Je renvoie la balle au bond en faisant un énorme effort mental, j'ai très peur de parler en un italien affreusement barbare à un poète au langage mélodieux !
« Je vous admire, vous êtes plein de bonté, et je suis certaine que votre roman Capriote adoucira la vie de ses lecteurs en braille ! »
« Comment- vous appelez- vous ? dit le jeune homme dont le teint flamboie maintenant comme les tomates cultivées sur les flancs du Vésuve !
« Quand on reçoit de si aimables compliments, ajoute- t- il, il faut connaître ses nouveaux amis, moi je suis Arturo, et ma famille vit à Anacapri depuis cent ans. »
Je le regarde en cachant une absurde désillusion ...dans un grand élan romantique, j'imaginais que ce rêveur sortait de la nuit des temps.
Cent ans, mais ce n'est rien ! si mon ancêtre a vécu sur l'île deux siècles auparavant, et s'il a prodigué son hospitalité aux peintres s'évertuant à saisir les reflets célestes de la Grotte Bleue, son histoire semble évaporée dans ses abysses, son destin s'est égaré dans les entrailles du souterrain mythique dégringolant vers les eaux cristallines …Sa maison aussi s'est évanouie dans le passé, son portail effondré ou anéanti a dû laisser place à une villégiature parfaite d'un ennui mortel.
Suis-je venue trop tard ?
Arturo, surpris de ma méditation imprévue, m'observe derrière ses lunettes, L'Homme-Mari m'explique par gestes qu'il meurt d'envie de filer ; ce papotage poétique l'impatiente en dépit d'une touchante bonne volonté.
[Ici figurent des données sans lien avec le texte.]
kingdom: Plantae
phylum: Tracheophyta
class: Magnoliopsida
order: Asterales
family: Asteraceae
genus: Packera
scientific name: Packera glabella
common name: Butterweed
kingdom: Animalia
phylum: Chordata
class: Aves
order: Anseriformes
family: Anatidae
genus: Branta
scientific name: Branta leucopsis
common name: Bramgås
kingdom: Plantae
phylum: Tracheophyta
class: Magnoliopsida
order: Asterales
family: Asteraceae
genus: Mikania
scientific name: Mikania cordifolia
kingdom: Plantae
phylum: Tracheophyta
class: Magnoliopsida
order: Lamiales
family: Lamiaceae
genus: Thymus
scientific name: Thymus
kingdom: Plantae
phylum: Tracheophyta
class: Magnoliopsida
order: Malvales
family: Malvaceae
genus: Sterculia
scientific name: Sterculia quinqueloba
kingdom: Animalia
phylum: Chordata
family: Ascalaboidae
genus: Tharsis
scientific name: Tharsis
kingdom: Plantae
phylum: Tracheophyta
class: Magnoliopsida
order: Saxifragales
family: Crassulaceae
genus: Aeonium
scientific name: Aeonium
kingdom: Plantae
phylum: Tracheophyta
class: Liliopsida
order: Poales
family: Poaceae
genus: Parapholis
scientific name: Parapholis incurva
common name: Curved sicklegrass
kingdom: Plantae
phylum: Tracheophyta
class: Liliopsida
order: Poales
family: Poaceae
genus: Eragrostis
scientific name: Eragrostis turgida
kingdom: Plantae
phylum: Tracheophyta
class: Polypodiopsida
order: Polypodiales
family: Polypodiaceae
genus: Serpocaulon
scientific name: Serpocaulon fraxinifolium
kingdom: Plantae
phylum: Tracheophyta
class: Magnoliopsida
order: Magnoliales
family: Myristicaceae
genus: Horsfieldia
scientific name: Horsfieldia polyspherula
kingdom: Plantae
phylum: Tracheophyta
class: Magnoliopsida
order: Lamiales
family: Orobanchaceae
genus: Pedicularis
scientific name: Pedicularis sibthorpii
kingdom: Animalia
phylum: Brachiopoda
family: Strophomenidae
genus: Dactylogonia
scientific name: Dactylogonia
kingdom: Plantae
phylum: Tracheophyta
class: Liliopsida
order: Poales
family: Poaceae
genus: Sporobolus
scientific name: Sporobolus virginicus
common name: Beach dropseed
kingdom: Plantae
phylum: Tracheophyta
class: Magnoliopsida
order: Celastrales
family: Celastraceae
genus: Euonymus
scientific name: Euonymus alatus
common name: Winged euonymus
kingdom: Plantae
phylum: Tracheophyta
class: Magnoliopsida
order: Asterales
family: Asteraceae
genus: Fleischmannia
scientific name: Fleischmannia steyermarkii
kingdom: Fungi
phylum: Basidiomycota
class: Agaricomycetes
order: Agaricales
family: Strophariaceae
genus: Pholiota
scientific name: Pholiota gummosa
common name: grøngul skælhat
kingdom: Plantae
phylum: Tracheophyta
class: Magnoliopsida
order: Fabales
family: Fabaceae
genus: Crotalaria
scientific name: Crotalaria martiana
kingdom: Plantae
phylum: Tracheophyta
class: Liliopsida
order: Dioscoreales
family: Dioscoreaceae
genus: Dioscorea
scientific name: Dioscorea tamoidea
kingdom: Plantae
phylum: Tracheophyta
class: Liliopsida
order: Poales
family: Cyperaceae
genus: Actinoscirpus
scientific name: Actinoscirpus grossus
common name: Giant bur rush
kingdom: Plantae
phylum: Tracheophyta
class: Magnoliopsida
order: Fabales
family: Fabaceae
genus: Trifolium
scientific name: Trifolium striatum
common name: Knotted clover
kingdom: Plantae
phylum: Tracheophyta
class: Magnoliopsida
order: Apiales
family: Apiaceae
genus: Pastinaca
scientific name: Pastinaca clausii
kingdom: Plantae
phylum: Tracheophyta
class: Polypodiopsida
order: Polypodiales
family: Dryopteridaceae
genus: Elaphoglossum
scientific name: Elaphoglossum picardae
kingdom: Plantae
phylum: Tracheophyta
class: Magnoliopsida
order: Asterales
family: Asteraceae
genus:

Un client Capriote fait son entrée, et nous prenons congé, en promettant une fois encore de revenir très vite.
« Attendez, s'écrie notre poète, je vous dessine l'itinéraire de la Migliara, c'est une très longue marche car vous ne devez jamais vous hâter, vous vous élèverez sans y penser, attention, le premier belvédère est pour les touristes, oubliez- le, traversez le petit bois, priez devant la statue de la Vierge du Bon Secours, et en revenant en pleine lumière, vous découvrirez une plate-forme de rochers, et la vue lointaine sur le Faro, et plus loin de l'autre côté du précipice, les Fariglioni ; de cette hauteur, on dirait des nains alors que ce sont des géants.
Je vous attends pour que vous me racontiez vos impressions. Voudriez- vous me faire l'honneur de me donner votre numéro de portable ? A demain ! »
« Quel programme, dis-je à l'Homme-Mari, demain nous marcherons dès l'aurore sur les chemins de Capri!"
« Comme tu voudras, par contre, maintenant, c'est fini, je ne bouge plus, regarde, ce café nous tend les bras! que t'as donc raconté ce brave garçon ? Il est très sympathique mais franchement exalté ! Ses yeux brillaient comme des lampions ! Tu es bien bonne d'avoir acheté son livre, un guide de Capri si j'ai bien compris ? »
Là-dessus son portable se rappelle à nous en brisant la suavité de ce moment voué à la Passegiatta.
L'Homme-Mari s'éclipse sur une venelle afin de ne pas effrayer les promeneurs par un discours d'une véhémence toute française.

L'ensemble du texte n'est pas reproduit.